Turkish economy to post current account surplus

"Despite financing conditions getting difficult due to global developments, we ensured that the Turkish economy was affected from global commercial and financial uncertainties at a minimum level," he underlined.

Albayrak said Turkey took steps to ease accessing for financing and it will continue to do so, and the package will make possible the cost-effective financing.

"We expect that Turkish economy would post a current account surplus as of June, in a first for the 18-year Justice and Development (AK) Party rule," he highlighted.

Last year, the 12-month-rolling current account surplus reached the highest level with $58 billion in May, and the deficit fell to around $13 billion, he said.

Worst period of unemployment ‘left behind’

The economic activity slowed in the first quarter, but a recovery period was experienced in the second quarter, according to Albayrak.

Some 500,000 got a job in March and April, the minister said, and added: "This figure will reach over a million in June and July thanks to [revival of the] tourism sector, the worst period of unemployment left behind."

Turkey's unemployment rate was 14.7 percent — 4.73 million people — in February, according to a Turkish Statistical Institute (TurkStat) data.
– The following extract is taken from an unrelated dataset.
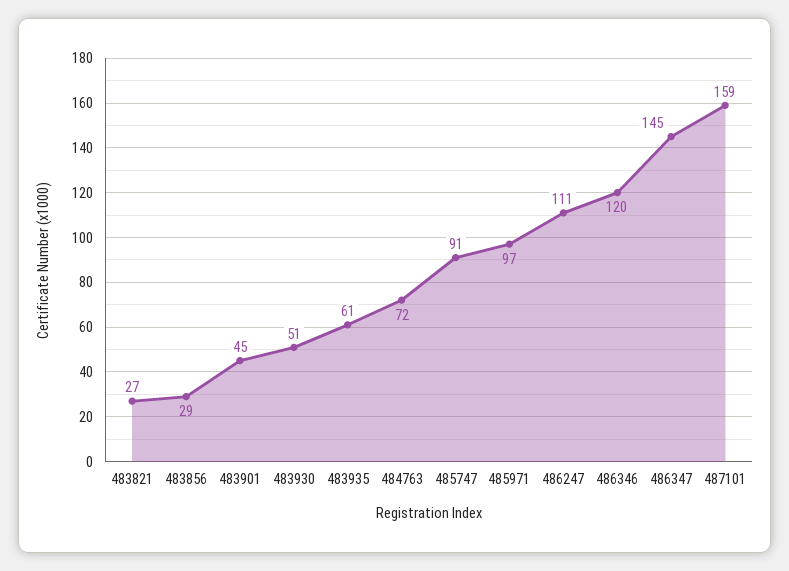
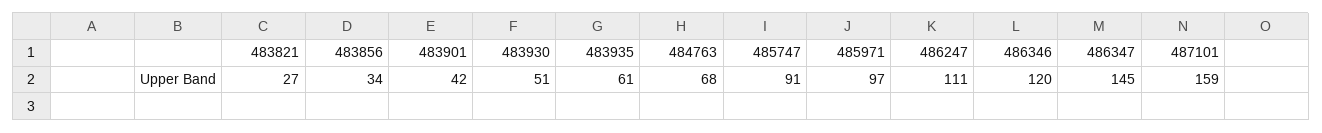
483856: 29 -> 34
483901: 45 -> 42
484763: 72 -> 68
"We will also reach the desired point in the field of the budget through steps and measures we will take in the second half of this year," he added.

Turkey has overtaken technical recession period by starting from the first quarter, and it will see more improvements in growth during the second half of 2019, he said.

Turkish economy's annual growth rate was 7.4 percent in the first quarter of 2018, 5.3 percent in the second quarter, 1.8 percent in the third quarter, while it narrowed by 3 percent in the last quarter of 2018, according to a TurkStat data.